There is another case of a teacher being punished for legal activities outside of the school setting. The latest case comes from Beaver Dam, Wisconsin where teacher Betsy Ramsdale has been put on leave after someone found a picture of her holding a gun on her Facebook site.
Beaver schools superintendent Donald Childs explains that a school employee found Ramsdale’s picture pointing a rifle at a camera and reported it. Ramsdale removed the picture but she is still on leave. Presumably, she is posing with stuffed animals (that is, originally stuffed animals as opposed to those shot and stuffed animals).
Assuming that this was not an unlawful weapon, it is unclear why a teacher should be put on leave simply because someone raised concerns. However, schools are increasing punishing both students (here, here, here, and here) and teachers (here, here, for activities outside of school. This includes teachers (here, here, punished for statements on Facebook.

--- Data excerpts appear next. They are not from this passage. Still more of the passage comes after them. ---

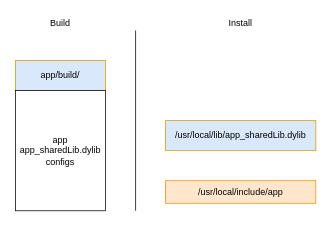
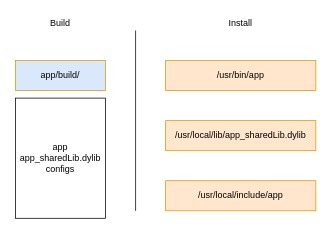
  <mxCell id="0" />
  <mxCell id="1" parent="0" />
  <mxCell id="2" value="" style="endArrow=none;html=1;" edge="1" parent="1"><mxGeometry width="50" height="50" relative="1" as="geometry"><mxPoint x="180" y="280" as="sourcePoint" /><mxPoint x="180" y="40" as="targetPoint" /></mxGeometry></mxCell>
  <mxCell id="3" value="Build" style="text;html=1;strokeColor=none;fillColor=none;align=center;verticalAlign=middle;whiteSpace=wrap;rounded=0;" vertex="1" parent="1"><mxGeometry x="20" y="20" width="120" height="20" as="geometry" /></mxCell>
  <mxCell id="4" value="Install" style="text;html=1;strokeColor=none;fillColor=none;align=center;verticalAlign=middle;whiteSpace=wrap;rounded=0;" vertex="1" parent="1"><mxGeometry x="220" y="20" width="200" height="20" as="geometry" /></mxCell>
  <mxCell id="5" value="app/build/" style="rounded=0;whiteSpace=wrap;html=1;align=center;fillColor=#dae8fc;strokeColor=#d79b00;" vertex="1" parent="1"><mxGeometry x="20" y="80" width="120" height="40" as="geometry" /></mxCell>
- <mxCell id="6" value="app&lt;br&gt;app_sharedLib.dylib&lt;br&gt;configs" style="rounded=0;whiteSpace=wrap;html=1;" vertex="1" parent="1"><mxGeometry x="20" y="120" width="120" height="160" as="geometry" /></mxCell>
- <mxCell id="8" value="/usr/local/lib/app_sharedLib.dylib" style="rounded=0;whiteSpace=wrap;html=1;align=center;fillColor=#dae8fc;strokeColor=#d79b00;" vertex="1" parent="1"><mxGeometry x="220" y="160" width="200" height="40" as="geometry" /></mxCell>
- <mxCell id="9" value="/usr/local/include/app" style="rounded=0;whiteSpace=wrap;html=1;align=center;fillColor=#ffe6cc;strokeColor=#d79b00;" vertex="1" parent="1"><mxGeometry x="220" y="240" width="200" height="30" as="geometry" /></mxCell>
+ <mxCell id="6" value="app&lt;br&gt;app_sharedLib.dylib&lt;br&gt;configs" style="rounded=0;whiteSpace=wrap;html=1;" vertex="1" parent="1"><mxGeometry x="20" y="130" width="120" height="160" as="geometry" /></mxCell>
+ <mxCell id="7" value="/usr/bin/app" style="rounded=0;whiteSpace=wrap;html=1;align=center;fillColor=#ffe6cc;strokeColor=#d79b00;" vertex="1" parent="1"><mxGeometry x="220" y="80" width="200" height="40" as="geometry" /></mxCell>
+ <mxCell id="8" value="/usr/local/lib/app_sharedLib.dylib" style="rounded=0;whiteSpace=wrap;html=1;align=center;fillColor=#ffe6cc;strokeColor=#d79b00;" vertex="1" parent="1"><mxGeometry x="220" y="160" width="200" height="40" as="geometry" /></mxCell>
+ <mxCell id="9" value="/usr/local/include/app" style="rounded=0;whiteSpace=wrap;html=1;align=center;fillColor=#ffe6cc;strokeColor=#d79b00;" vertex="1" parent="1"><mxGeometry x="220" y="240" width="200" height="40" as="geometry" /></mxCell>
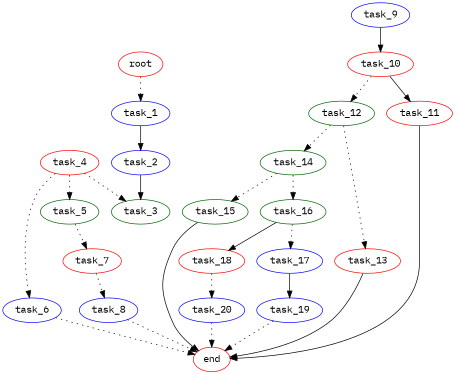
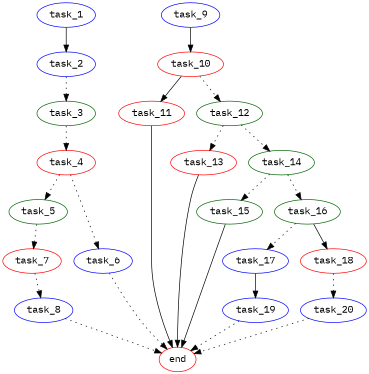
  digraph {
    fontname="IBM Plex Mono"
    node [color=blue fontname="IBM Plex Mono"]
    edge [fontname="IBM Plex Mono" style=dotted]
    task_1
-   root [color=red]
    task_2
    task_3 [color=darkgreen]
    task_4 [color=red]
    task_5 [color=darkgreen]
    task_6
    task_7 [color=red]
    end [color=red]
    task_8
    task_9
    task_10 [color=red]
    task_11 [color=red]
    task_12 [color=darkgreen]
    task_13 [color=red]
    task_14 [color=darkgreen]
    task_15 [color=darkgreen]
    task_16 [color=darkgreen]
    task_17
    task_18 [color=red]
    task_19
    task_20
    task_1 -> task_2 [style=solid]
-   root -> task_1
-   task_2 -> task_3 [style=solid]
-   task_4 -> task_3
+   task_2 -> task_3
+   task_3 -> task_4
    task_4 -> task_5
    task_4 -> task_6
    task_5 -> task_7
    task_6 -> end
    task_7 -> task_8
    task_8 -> end
    task_9 -> task_10 [style=solid]
    task_10 -> task_11 [style=solid]
    task_10 -> task_12
    task_11 -> end [style=solid]
    task_12 -> task_13
    task_12 -> task_14
    task_13 -> end [style=solid]
    task_14 -> task_15
    task_14 -> task_16
    task_15 -> end [style=solid]
    task_16 -> task_17
    task_16 -> task_18 [style=solid]
    task_17 -> task_19 [style=solid]
    task_18 -> task_20
    task_19 -> end
    task_20 -> end
  }
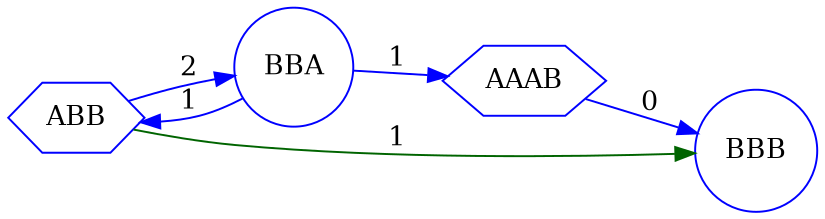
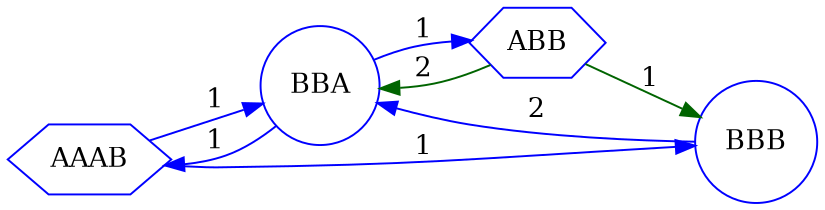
  digraph {
    rankdir=LR
    node [color=blue shape=hexagon]
    edge [color=blue]
    n1 [label=AAAB]
    n2 [label=BBA shape=circle]
    n3 [label=BBB shape=circle]
    n4 [label=ABB]
-   n1 -> n3 [label=0]
+   n1 -> n2 [label=1]
+   n1 -> n3 [label=1]
    n2 -> n1 [label=1]
    n2 -> n4 [label=1]
-   n4 -> n2 [label=2]
+   n3 -> n2 [label=2]
+   n4 -> n2 [color=darkgreen label=2]
    n4 -> n3 [color=darkgreen label=1]
  }
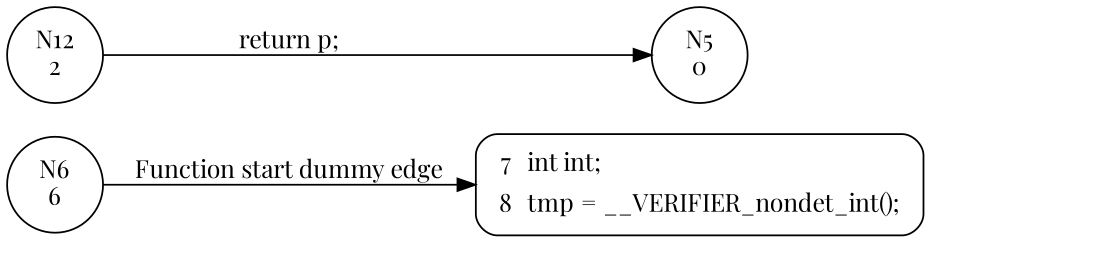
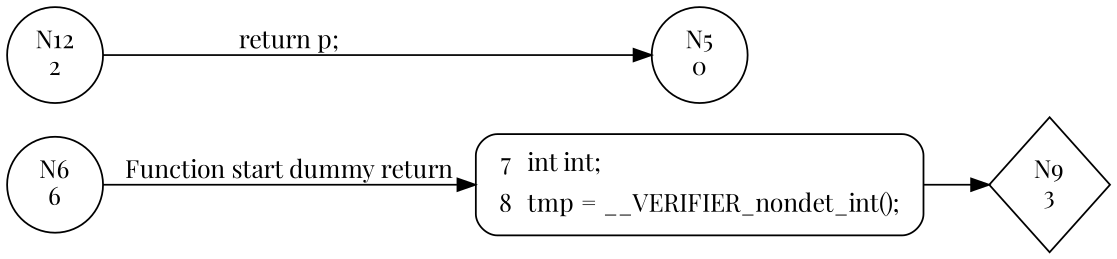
  digraph {
    fontname="Playfair Display"
    rankdir=LR
    node [fontname="Playfair Display" shape=circle]
    edge [fontname="Playfair Display"]
    n1 [label="N6\n6"]
    n2 [fillcolor=white label=<<table border="0" cellborder="0" cellpadding="3" bgcolor="white"><tr><td align="right">7</td><td align="left">int int;</td></tr><tr><td align="right">8</td><td align="left">tmp = __VERIFIER_nondet_int();</td></tr></table>> penwidth=1 shape=Mrecord style="filled,bold"]
+   n3 [label="N9\n3" shape=diamond]
    n4 [label="N12\n2"]
    n5 [label="N5\n0"]
-   n1 -> n2 [label="Function start dummy edge"]
+   n1 -> n2 [label="Function start dummy return"]
+   n2 -> n3
    n4 -> n5 [label="return p;"]
  }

School employees have also been targeted.
The steady reach of employers into the private lives of employees is a worrisome trend that threatens free speech and free association. We have seen this trend appear not just with teachers but public employees, here and here.
One such case of punishing a student for internet comments has now led to new legislation to protect free speech. For former teacher Sen. Gary LeBeau, D-East Hartford, has introduced a bill that would prohibit school officials from punishing students for content of non-threatening electronic correspondence transmitted outside of school facilities or with school equipment. It is a great credit to LeBeau, but this should not require legislation. These students have first amendment rights that are being attacked by school officials and then ignored by the judges.